Chapter 8

What kind of self-respecting ghost would haunt this place?”

Miles adjusted his backpack and headed up the tidy, bush-lined driveway. “Pretty sure they don’t get a choice.” He was positive, actually, after talking to Blake the bus ghost.

Gabriel squinted at the blue two-story house, with its yellow trim and flower boxes in the front windows, as if he could see straight through the walls to any lurking spirits. “It doesn’t look remotely haunted.”

“If all haunted houses came straight out of an episode of Scooby-Doo, it would make my job a lot easier.” Miles forced amusement into his voice. “I don’t even know if there’s a ghost, that’s why I’m checking.”

“So, you’re a cadaver dog and a human EMF detector.”

It was a shadow of their usual banter. There was a vacancy to Gabriel’s voice that made them feel hollow. Like he was reading a script.

He’d acted this way all day. During class, he’d barely spared Miles a glance, and he’d vanished completely at lunch. Miles was shocked he’d showed up tonight.
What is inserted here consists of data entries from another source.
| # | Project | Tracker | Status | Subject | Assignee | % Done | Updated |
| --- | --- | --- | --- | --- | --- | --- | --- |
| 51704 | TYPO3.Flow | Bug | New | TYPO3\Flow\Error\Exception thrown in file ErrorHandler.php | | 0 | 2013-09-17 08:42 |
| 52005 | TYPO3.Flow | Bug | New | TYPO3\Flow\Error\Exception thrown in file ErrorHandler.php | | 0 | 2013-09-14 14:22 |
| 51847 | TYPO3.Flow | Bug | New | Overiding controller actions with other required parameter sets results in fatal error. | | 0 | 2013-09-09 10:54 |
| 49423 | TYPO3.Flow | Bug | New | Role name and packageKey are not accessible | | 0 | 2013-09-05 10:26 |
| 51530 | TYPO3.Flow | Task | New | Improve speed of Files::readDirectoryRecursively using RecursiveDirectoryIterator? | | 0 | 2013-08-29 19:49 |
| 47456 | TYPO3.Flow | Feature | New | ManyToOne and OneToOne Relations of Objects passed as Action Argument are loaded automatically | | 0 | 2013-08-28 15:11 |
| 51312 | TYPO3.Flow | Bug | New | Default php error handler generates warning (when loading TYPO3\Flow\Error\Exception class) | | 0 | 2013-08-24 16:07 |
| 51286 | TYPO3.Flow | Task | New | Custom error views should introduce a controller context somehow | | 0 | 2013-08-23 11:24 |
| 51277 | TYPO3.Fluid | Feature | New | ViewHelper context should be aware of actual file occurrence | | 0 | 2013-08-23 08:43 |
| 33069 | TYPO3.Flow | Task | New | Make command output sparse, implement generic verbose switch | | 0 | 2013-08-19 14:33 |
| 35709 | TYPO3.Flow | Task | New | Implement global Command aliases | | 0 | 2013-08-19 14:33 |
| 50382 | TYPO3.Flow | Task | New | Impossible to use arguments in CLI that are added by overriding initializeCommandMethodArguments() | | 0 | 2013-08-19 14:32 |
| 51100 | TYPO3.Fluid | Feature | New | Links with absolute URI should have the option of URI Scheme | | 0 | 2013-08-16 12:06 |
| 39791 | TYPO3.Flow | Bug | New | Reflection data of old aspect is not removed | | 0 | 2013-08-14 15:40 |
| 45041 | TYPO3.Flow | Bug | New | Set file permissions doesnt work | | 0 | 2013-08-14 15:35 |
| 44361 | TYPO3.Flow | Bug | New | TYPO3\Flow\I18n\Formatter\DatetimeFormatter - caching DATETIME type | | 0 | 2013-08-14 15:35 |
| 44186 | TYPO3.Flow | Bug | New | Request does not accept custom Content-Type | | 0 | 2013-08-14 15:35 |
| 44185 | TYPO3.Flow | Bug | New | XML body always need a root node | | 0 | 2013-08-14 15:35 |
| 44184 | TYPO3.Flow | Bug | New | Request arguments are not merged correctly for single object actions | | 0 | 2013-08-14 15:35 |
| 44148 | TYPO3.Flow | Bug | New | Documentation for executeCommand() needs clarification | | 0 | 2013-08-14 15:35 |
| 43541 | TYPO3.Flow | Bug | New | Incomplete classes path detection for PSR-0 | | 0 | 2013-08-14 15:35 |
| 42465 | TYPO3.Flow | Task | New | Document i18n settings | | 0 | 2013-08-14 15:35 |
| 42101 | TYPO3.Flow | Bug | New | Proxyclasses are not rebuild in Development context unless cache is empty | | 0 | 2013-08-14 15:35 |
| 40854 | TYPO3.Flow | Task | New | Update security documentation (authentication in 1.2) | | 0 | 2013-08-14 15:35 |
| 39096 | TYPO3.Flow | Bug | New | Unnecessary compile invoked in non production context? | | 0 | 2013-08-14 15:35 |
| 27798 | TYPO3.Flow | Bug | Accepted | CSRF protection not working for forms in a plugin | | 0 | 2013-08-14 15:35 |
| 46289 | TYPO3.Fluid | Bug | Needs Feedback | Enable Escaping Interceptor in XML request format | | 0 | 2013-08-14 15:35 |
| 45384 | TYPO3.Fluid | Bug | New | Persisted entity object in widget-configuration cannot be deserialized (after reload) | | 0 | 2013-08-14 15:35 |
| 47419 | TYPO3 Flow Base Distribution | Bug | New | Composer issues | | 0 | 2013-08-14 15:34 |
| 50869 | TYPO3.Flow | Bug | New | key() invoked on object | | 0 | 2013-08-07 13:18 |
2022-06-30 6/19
Taking the hint, he resolved to give Gabriel the space he wanted, but Miles was suffering for it.

His brain had been spinning all day, each thought worse than the last until he was nauseous.

Part of him wanted to grab Gabriel and demand he stop being so selfish and just talk to Miles instead of keeping him in this awful, unknowing silence.
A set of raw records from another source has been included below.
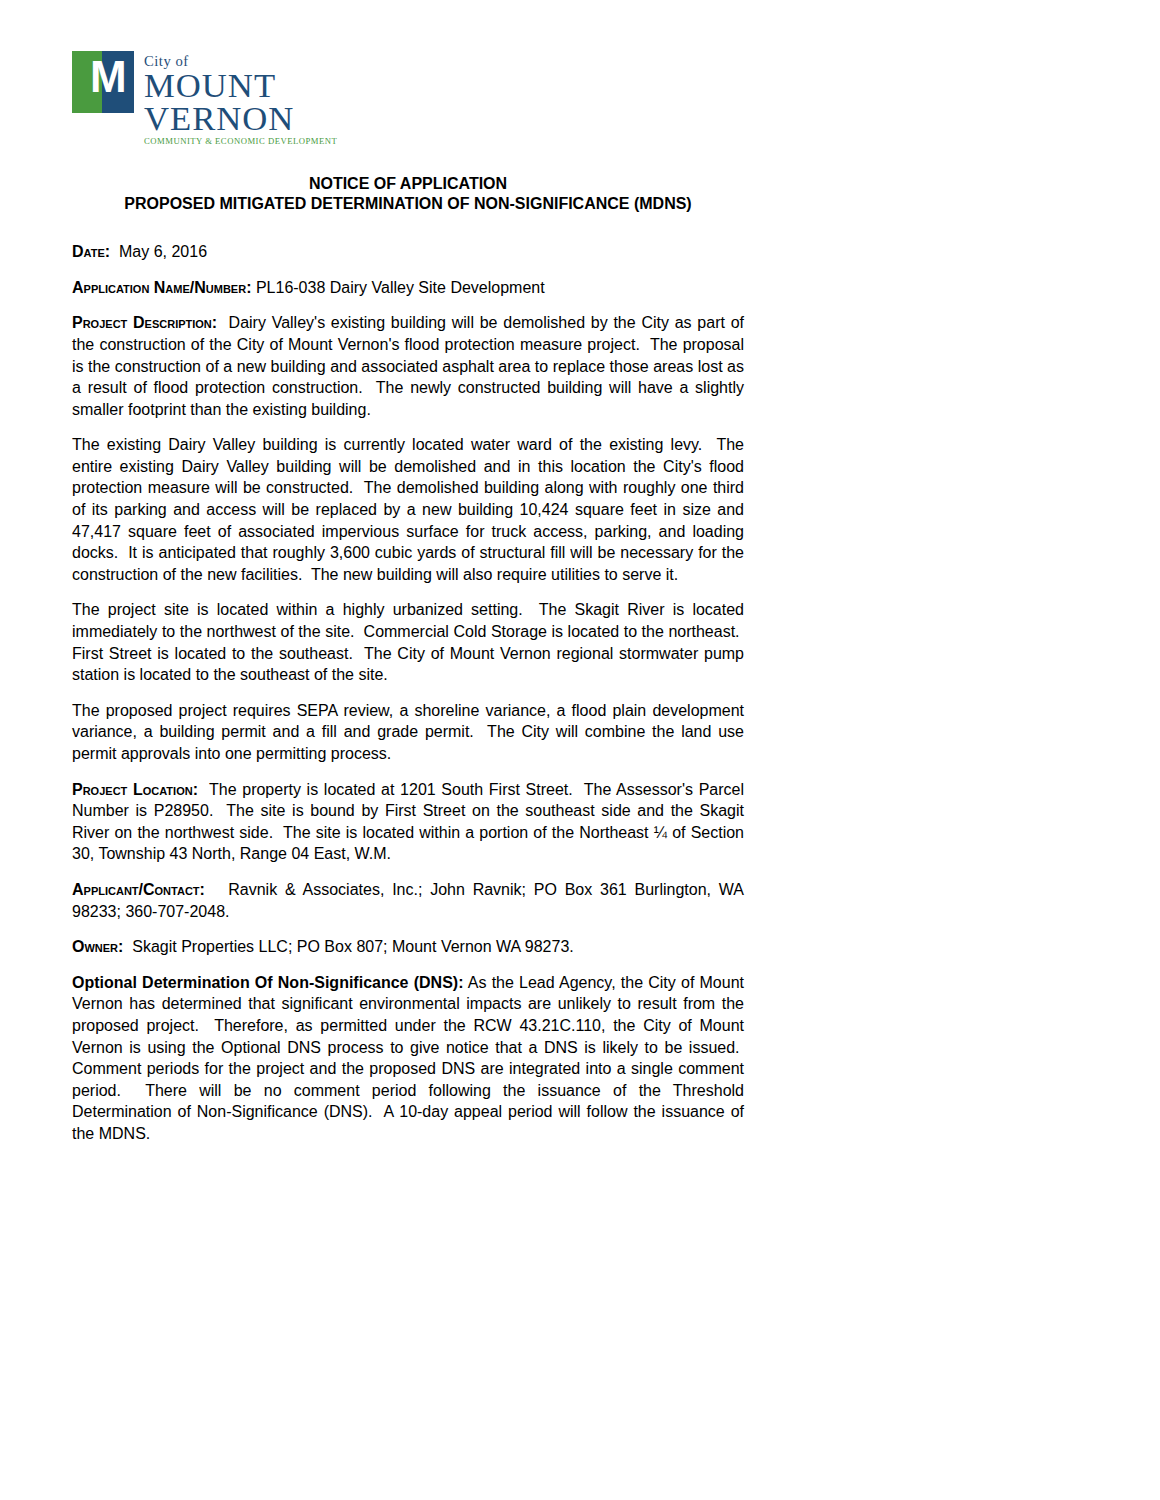M
City of MOUNT VERNON COMMUNITY & ECONOMIC DEVELOPMENT
NOTICE OF APPLICATION PROPOSED MITIGATED DETERMINATION OF NON-SIGNIFICANCE (MDNS)
Date: May 6, 2016
Application Name/Number: PL16-038 Dairy Valley Site Development
Project Description: Dairy Valley's existing building will be demolished by the City as part of the construction of the City of Mount Vernon's flood protection measure project. The proposal is the construction of a new building and associated asphalt area to replace those areas lost as a result of flood protection construction. The newly constructed building will have a slightly smaller footprint than the existing building.
The existing Dairy Valley building is currently located water ward of the existing levy. The entire existing Dairy Valley building will be demolished and in this location the City's flood protection measure will be constructed. The demolished building along with roughly one third of its parking and access will be replaced by a new building 10,424 square feet in size and 47,417 square feet of associated impervious surface for truck access, parking, and loading docks. It is anticipated that roughly 3,600 cubic yards of structural fill will be necessary for the construction of the new facilities. The new building will also require utilities to serve it.
The project site is located within a highly urbanized setting. The Skagit River is located immediately to the northwest of the site. Commercial Cold Storage is located to the northeast. First Street is located to the southeast. The City of Mount Vernon regional stormwater pump station is located to the southeast of the site.
The proposed project requires SEPA review, a shoreline variance, a flood plain development variance, a building permit and a fill and grade permit. The City will combine the land use permit approvals into one permitting process.
Project Location: The property is located at 1201 South First Street. The Assessor's Parcel Number is P28950. The site is bound by First Street on the southeast side and the Skagit River on the northwest side. The site is located within a portion of the Northeast ¼ of Section 30, Township 43 North, Range 04 East, W.M.
Applicant/Contact: Ravnik & Associates, Inc.; John Ravnik; PO Box 361 Burlington, WA 98233; 360-707-2048.
Owner: Skagit Properties LLC; PO Box 807; Mount Vernon WA 98273.
Optional Determination Of Non-Significance (DNS): As the Lead Agency, the City of Mount Vernon has determined that significant environmental impacts are unlikely to result from the proposed project. Therefore, as permitted under the RCW 43.21C.110, the City of Mount Vernon is using the Optional DNS process to give notice that a DNS is likely to be issued. Comment periods for the project and the proposed DNS are integrated into a single comment period. There will be no comment period following the issuance of the Threshold Determination of Non-Significance (DNS). A 10-day appeal period will follow the issuance of the MDNS.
Instead, he made himself smile, and said, “Except I work. EMF detectors are only good for dramatic moments on cheesy ghost hunting shows.”

Casual. Cheerful. Unaffected. If Miles had survived that first week with Gabriel, he could do this. Hell, he could do anything.

Sure, he’d pictured their reunion going a little differently —a gratefully rescued Gabriel awestruck by Miles’s bravery, one of those relieved, desperate kisses straight out of a movie, maybe even a new shiny boyfriend label—but that was his own fault for daydreaming.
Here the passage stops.